Medical implants – think pacemakers and the like – are getting more commonplace, and that trend is likely to continue. But as any gadget-hound will know, tech needs juice to keep running… and you don’t really want to have to keep digging out a device from inside your body so you can swap out the batteries, do you? Of course you don’t… which is why the University of Frieburg’s research into biological fuel cells powered by the host’s blood sugar is a promising development.

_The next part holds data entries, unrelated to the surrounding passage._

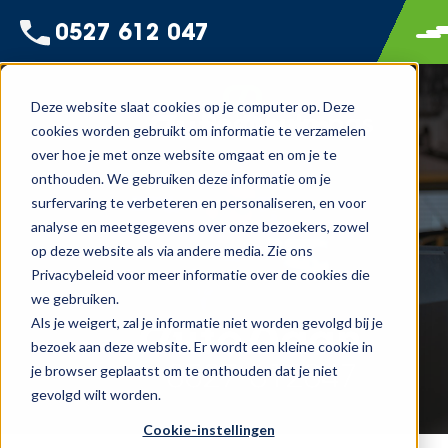
0527 612 047
Deze website slaat cookies op je computer op. Deze
cookies worden gebruikt om informatie te verzamelen
over hoe je met onze website omgaat en om je te
onthouden. We gebruiken deze informatie om je
surfervaring te verbeteren en personaliseren, en voor
analyse en meetgegevens over onze bezoekers, zowel
op deze website als via andere media. Zie ons
Privacybeleid voor meer informatie over de cookies die
we gebruiken.
Als je weigert, zal je informatie niet worden gevolgd bij je
bezoek aan deze website. Er wordt een kleine cookie in
je browser geplaatst om te onthouden dat je niet
gevolgd wilt worden.
Cookie-instellingen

They are looking into the use noble metal catalysts, such as platinum, to trigger a continuous electrochemical reaction between glucose in the blood and oxygen from the surrounding tissue fluid. The use of platinum (or a similar metal) would be ideal, as the material exhibits long-term stability, it can be sterilized, and electrodes made from it wouldn’t be sensitive to unwanted chemical reactions, including hydrolysis and oxidation.
The Freiburg scientists are ultimately hoping that the surfaces of implants could be covered with a thin coating of the fuel cells, which would then power the devices indefinitely.
Medical uses are all well and good, of course, but there’s a whole bunch of other cyborg gubbins that could use the same power-source. Book your combat hardening and sousveillance countermeasure systems implant appointments today!
[ Yeah, yeah, I know. Puns don’t kill people; people kill people. ]
2 thoughts on “Blood sugar tech’s magic”
Yea, but puns make it easier.
I wonder how they compensate for fluctuations in blood chemistry, such as occurs after the rapid intake of red hot chili peppers.